Ленка вздохнула, как старушка на завалинке после хлопотливого дня, сложила руки в подол между коленок и принялась ждать.
Через время и от нечего делать она стала крутить головой туда-сюда, высматривая тайную тайну. Тайны не было. Никакой. Как не было никакой завалящейся коробочки, старой книжки или хоть шляпы, как в бабушкином коробе. "Чья эта шляпа такая дурацкая? "— крутилось в Ленкиной голове и не находило ответа. Она помнила, что бабушка ходила в платочке, тётя Маша и мама только зимой шапочки носили. А эта странная шляпа никак для зимы не подходила.

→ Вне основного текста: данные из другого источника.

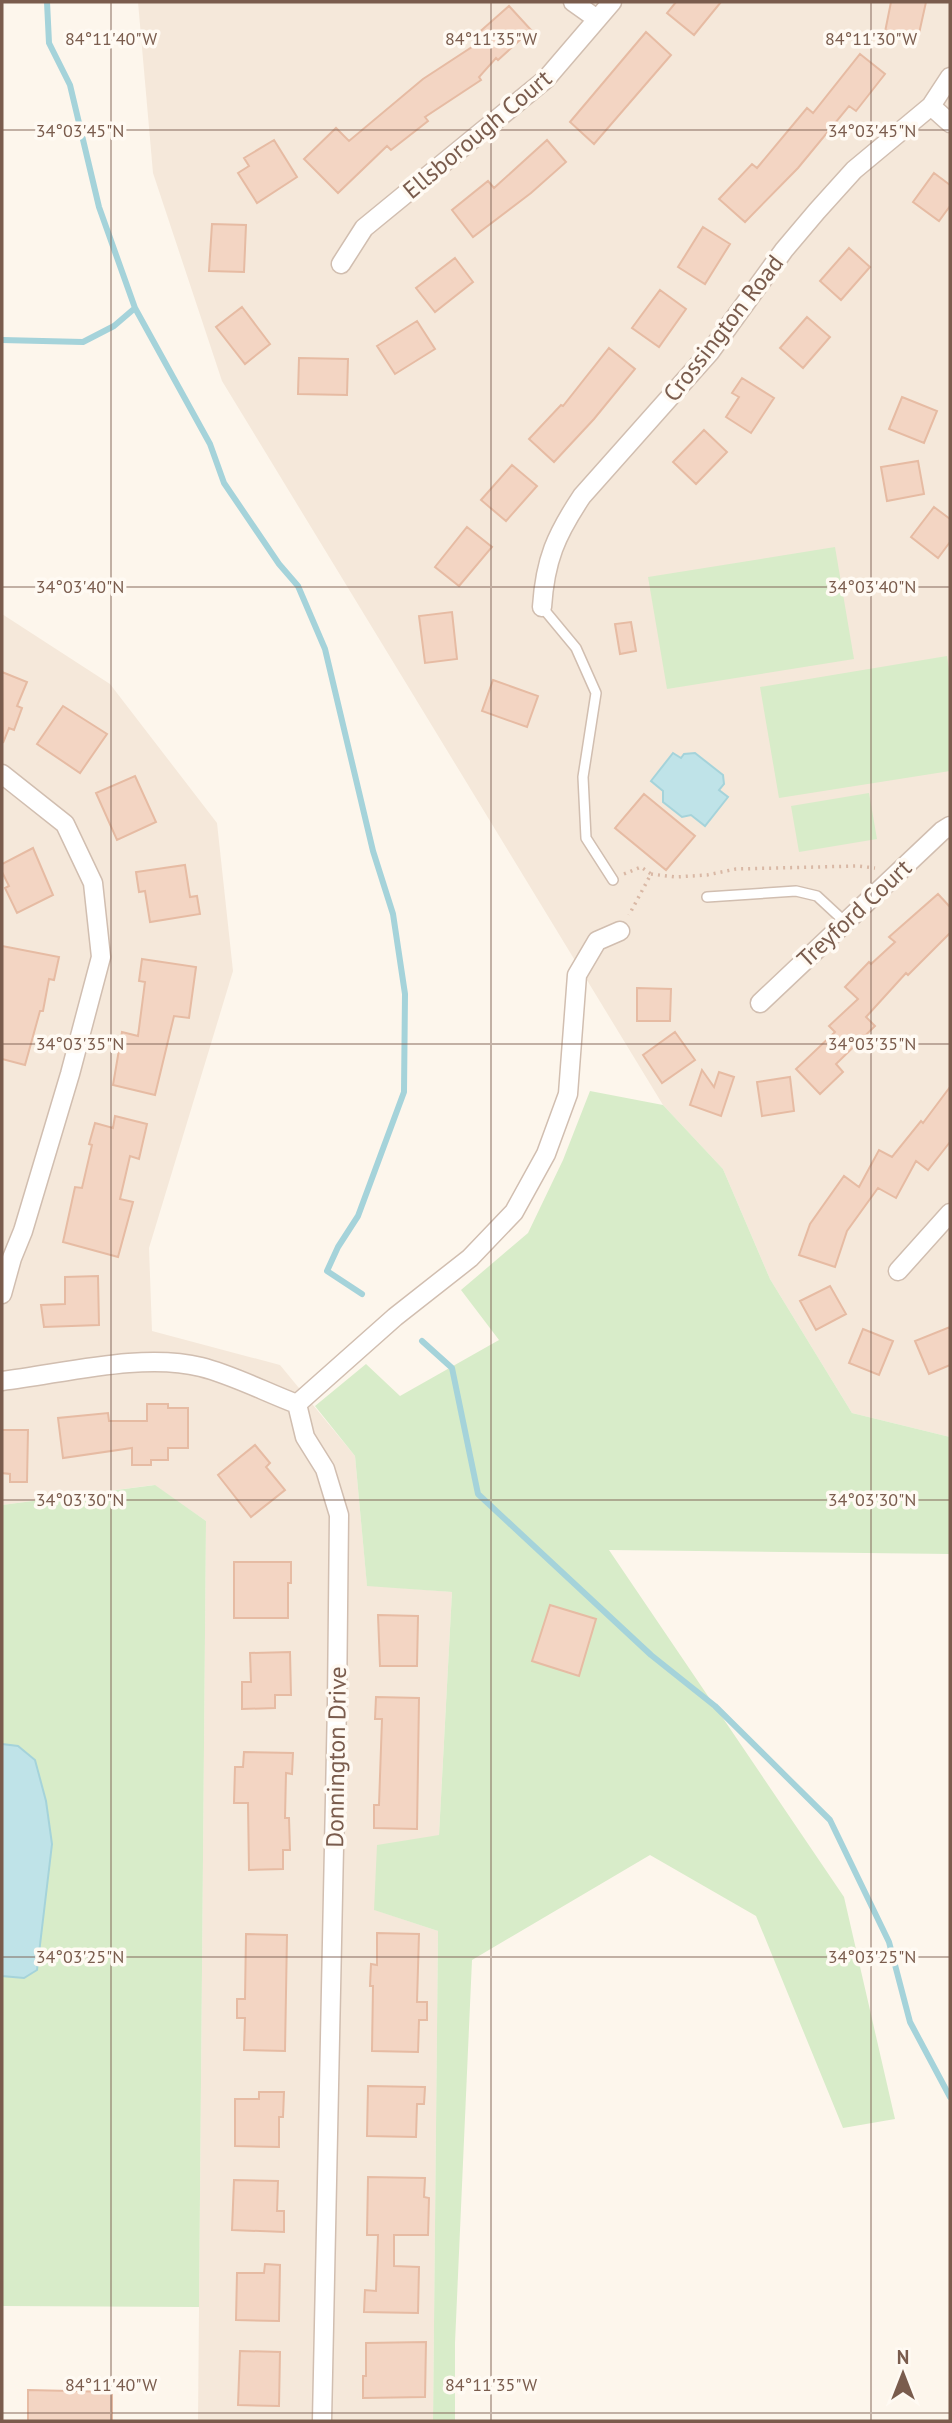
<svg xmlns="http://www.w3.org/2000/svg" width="952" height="2423" font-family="'PT Sans',sans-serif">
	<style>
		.residential { fill: #f5e8da }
		.green { fill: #d8ecc9 }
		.water { fill: #bfe3e8; stroke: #a5d3da; stroke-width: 2 }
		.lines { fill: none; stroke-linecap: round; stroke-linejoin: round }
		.stream { stroke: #a5d3da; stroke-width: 6 }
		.building { fill: #f3d5c3; stroke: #e6bba3; stroke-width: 2 }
		.lane-casing { stroke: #d1beb0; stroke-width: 12 }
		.street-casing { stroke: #d1beb0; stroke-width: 21 }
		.path { stroke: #d9b8a5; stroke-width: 3.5; stroke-dasharray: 2 5; stroke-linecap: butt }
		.lane { stroke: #fff; stroke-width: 9 }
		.street { stroke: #fff; stroke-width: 18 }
		.ticks { fill: none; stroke: #7a5c4d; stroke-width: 2; stroke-opacity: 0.45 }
		.labels { text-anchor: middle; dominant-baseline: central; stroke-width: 7; stroke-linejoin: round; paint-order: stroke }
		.street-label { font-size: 24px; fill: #7a5c4d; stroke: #fffaf3 }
		.ticks-label { font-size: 18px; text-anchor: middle; fill: #7a5c4d; stroke: #fffaf3; stroke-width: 7; stroke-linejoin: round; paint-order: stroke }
	</style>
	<rect width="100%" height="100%" fill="#fdf6ec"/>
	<path class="residential" d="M138,2H950V1437L852,1413L770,1279L723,1169L663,1105L222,381L153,173Z
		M2,614L110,684L217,823L233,971L149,1248L152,1331L280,1365L355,1456L367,1585L452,1592L439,1835L375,1910L438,1931L433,2421H198L206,1521L154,1485L2,1505Z"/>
	<path class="green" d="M835,547L854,659L667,689L648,577Z
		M947,656L950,675V771L779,798L760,687Z
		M869,793L877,839L799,852L791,806Z
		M590,1091L663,1105L723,1169L770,1279L852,1413L950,1437V1554L609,1550L844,1897L895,2119L843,2128L756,1916L650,1855L472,1960L455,2343V2421H433L438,1931L374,1910L377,1845L439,1835L452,1592L367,1586L355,1456L315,1406L366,1364L400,1396L499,1340L461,1290L528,1233L563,1160Z
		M155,1485L206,1521L199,2307L2,2306V1505Z"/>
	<path class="water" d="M673,753L681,758L684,754L695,753L723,775L724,784L719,790L728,797L705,826L691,815L682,817L663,802V791L651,781Z
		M2,1744L18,1746L35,1760L46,1801L52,1844L37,1970L24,1978L2,1976Z"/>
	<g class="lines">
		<path class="stream" d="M47,2L49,43L70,85L99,207L135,308L210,444L224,483L279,564L298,586L325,649L373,851L393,914L405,994L404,1092L358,1216L338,1247L327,1271L362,1294
			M2,340L83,342L114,326L135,308
			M422,1341L452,1368L478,1494L651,1655L715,1706L830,1820L889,1942L910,2022L950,2097"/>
	</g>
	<path class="building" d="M676,2H721L694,35L667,13Z
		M891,2H926L918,38L885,32Z
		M509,6L531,30L498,60L496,58L479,77L481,80L425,117L428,121L391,150L387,146L338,193L304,159L336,128L349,141L423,79L481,41L476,35Z
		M646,32L671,55L594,144L570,122Z
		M860,54L885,74L856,111L849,106L798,168L745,222L719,199L752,164L757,168L807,108L813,113Z
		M274,140L297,177L257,203L238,173L249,166L244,158Z
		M547,140L566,162L531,193L473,237L452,210L488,181L494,188Z
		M934,173L950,185V206L939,221L913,202Z
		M212,224L246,225L244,272L209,271Z
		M703,227L730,244L705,284L678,267Z
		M849,248L870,267L841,300L820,281Z
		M455,258L473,282L435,312L416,288Z
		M660,290L686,309L659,347L632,328Z
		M242,307L270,344L245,364L216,327Z
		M807,317L830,337L803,368L780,348Z
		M417,321L435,349L395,374L377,346Z
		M609,348L635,369L594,419L554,462L529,439L561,405L563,406Z
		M299,358L348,359L347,395L298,394Z
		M742,378L774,398L751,433L726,417L739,397L732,393Z
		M902,397L937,411L924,443L889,429Z
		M704,430L727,452L696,484L673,462Z
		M918,461L924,494L887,501L881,467Z
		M512,465L537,486L506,521L481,500Z
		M934,507L950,519V542L938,558L911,537Z
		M467,527L492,547L459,586L435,567Z
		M452,612L457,659L425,663L419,616Z
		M631,622L636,651L620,654L615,624Z
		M2,672L27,682L17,706L22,708L14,730L9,728L3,743Z
		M493,680L538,696L527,727L482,711Z
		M63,706L107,734L80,773L37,744Z
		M135,776L156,822L117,840L96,793Z
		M644,794L695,836L666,870L615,828Z
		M33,848L53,895L17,913L5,888L9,886L2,872V864Z
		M185,865L190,897L197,896L200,914L150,922L145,891L139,892L136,872Z
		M938,894L950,907V933L908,975L906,973L866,1017L875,1026L836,1064L843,1072L820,1094L796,1069L835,1032L829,1026L858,999L845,987L869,962L871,964L895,942L889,937Z
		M2,946L59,957L54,980L49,979L43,1011H40L25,1065L2,1059Z
		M142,959L196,967L189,1018L174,1016L155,1095L113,1085L122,1032L138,1036L145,982L139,981Z
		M637,988L671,989L670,1021H637Z
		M675,1032L695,1060L662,1083L643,1055Z
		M702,1070L714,1087L719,1072L734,1077L721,1116L690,1105Z
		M790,1077L794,1111L762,1116L757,1082Z
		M950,1087V1142L928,1170L916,1161L896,1198L878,1188L847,1231L835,1267L799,1255L810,1224L844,1176L859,1187L879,1150L892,1157L921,1121L923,1123Z
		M115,1116L147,1124L139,1159L130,1156L120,1199L133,1202L118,1257L63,1242L75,1187L82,1188L92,1145L89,1144L95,1123L113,1128Z
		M98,1276L99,1325L44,1327L41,1305L65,1304V1277Z
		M830,1286L846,1314L816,1330L800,1301Z
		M950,1327V1365L929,1374L915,1341Z
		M863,1329L893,1341L879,1375L849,1363Z
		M147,1404H168V1408H188V1448H168V1460H151V1465H132V1448L63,1458L58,1418L108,1413L109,1421H147Z
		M2,1430H28L27,1482H10V1474L2,1473Z
		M255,1445L270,1463L266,1467L285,1490L251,1517L218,1475Z
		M234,1562H291V1583H288V1618H234Z
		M550,1605L596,1619L579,1676L532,1661Z
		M378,1615L418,1616L417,1666H380Z
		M290,1652L291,1695H275V1708L242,1709V1682H251L250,1653Z
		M376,1697L419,1698L417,1829L374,1828V1805H379L382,1719H375Z
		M244,1752L293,1753L292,1774L286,1773L285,1818H289L290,1850H283V1869L249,1870L248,1803H234L235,1767H243Z
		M377,1933L419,1934L417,2002H427V2020H419L418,2052L372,2051L373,1986H370L371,1964L377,1965Z
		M246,1934L287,1935L285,2051L244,2050L245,2018H237V1999H245Z
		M368,2086L425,2087L424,2104H417L416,2137L367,2136Z
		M259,2092H284L283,2117H279V2147L235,2146V2099H259Z
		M368,2177L425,2178L424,2197L429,2198L428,2235H394V2266L419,2267L418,2313L364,2312L365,2290L376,2291L378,2235H367Z
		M234,2180L278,2181L277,2211H284V2232L232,2230Z
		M265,2264L280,2265L279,2321L236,2320L237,2273H264Z
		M426,2342L425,2397L363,2398V2376H366V2343Z
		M240,2351L280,2352L279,2406L238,2405Z
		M28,2390L112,2392V2421H28Z"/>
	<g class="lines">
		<defs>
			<path id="lane" d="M542,607L576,648L596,693L583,777L586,838L613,880
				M707,897L796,891L817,896L844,921"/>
			<path id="street" d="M573,2L597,19
				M931,106L950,123
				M341,264L364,228L546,79L612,2
				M542,607C545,560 556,535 582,496L710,352L784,250L817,211L854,170L931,106L950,77
				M2,774L65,824L93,883L101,957L70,1074L23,1231L12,1258L2,1294
				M760,1003L942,831L950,826
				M898,1271L950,1213
				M2,1381C62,1374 142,1352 201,1367C233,1375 265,1392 297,1404L305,1437L325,1469L339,1515L337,1703L322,2421
				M297,1404L395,1317L470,1258L514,1212L546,1154L568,1094L577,975L597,941L620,931"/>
		</defs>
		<use href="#lane" class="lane-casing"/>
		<use href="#street" class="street-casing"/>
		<path class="path" d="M624,874L641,867L651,874L629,915
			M651,874L675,877L707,875L736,869L857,866L875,868"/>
		<use href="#lane" class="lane"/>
		<use href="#street" class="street"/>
	</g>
	<path class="ticks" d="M111,2V2421M491,2V2421M871,2V2421M2,130H950M2,587H950M2,1044H950M2,1500H950M2,1957H950M2,2413H950"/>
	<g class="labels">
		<g class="street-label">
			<text transform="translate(477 134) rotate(-40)">Ellsborough Court</text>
			<text transform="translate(723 328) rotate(-52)">Crossington Road</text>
			<text transform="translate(854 913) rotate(-43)">Treyford Court</text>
			<text transform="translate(336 1757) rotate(-89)">Donnington Drive</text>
		</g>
	</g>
	<g class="ticks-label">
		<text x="111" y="45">84°11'40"W</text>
		<text x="491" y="45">84°11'35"W</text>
		<text x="871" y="45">84°11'30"W</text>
		<text x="80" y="137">34°03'45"N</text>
		<text x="872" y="137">34°03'45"N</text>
		<text x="80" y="593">34°03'40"N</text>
		<text x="872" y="593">34°03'40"N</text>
		<text x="80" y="1050">34°03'35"N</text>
		<text x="872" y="1050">34°03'35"N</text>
		<text x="80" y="1506">34°03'30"N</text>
		<text x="872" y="1506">34°03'30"N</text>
		<text x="80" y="1963">34°03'25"N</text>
		<text x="872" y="1963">34°03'25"N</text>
		<text x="111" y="2391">84°11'40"W</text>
		<text x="491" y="2391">84°11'35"W</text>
	</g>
	<rect width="952" height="2423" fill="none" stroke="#7a5c4d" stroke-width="7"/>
	<g transform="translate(903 2374)" stroke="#fffaf3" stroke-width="5" paint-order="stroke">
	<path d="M0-5L12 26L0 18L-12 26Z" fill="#7a5c4d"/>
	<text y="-10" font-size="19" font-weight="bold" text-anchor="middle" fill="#7a5c4d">N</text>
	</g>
</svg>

Что-то скрипнуло у лаза, девчонка вытянула шею, прислушалась и тихонько пересела от греха подальше к лестнице. Сквозь щель между досок пробивался свет с улицы. "Зачем мне эти тайны чужие? Я и бабушкины-то не знаю, — вздохнув, подумала Ленка.
— Всё, Лен. Пошли домой. Нет здесь ничего. Одна пыль! — отряхивал с коленок Колька. — Пусто. Совсем. Даже хуже, чем в амбаре у бабушки. Тьфу!
— А ты что искал, Коль?
— Не знаю. Но люди-то здесь жили? Жили! Значит, у них были свои тайны. У тебя есть тайна?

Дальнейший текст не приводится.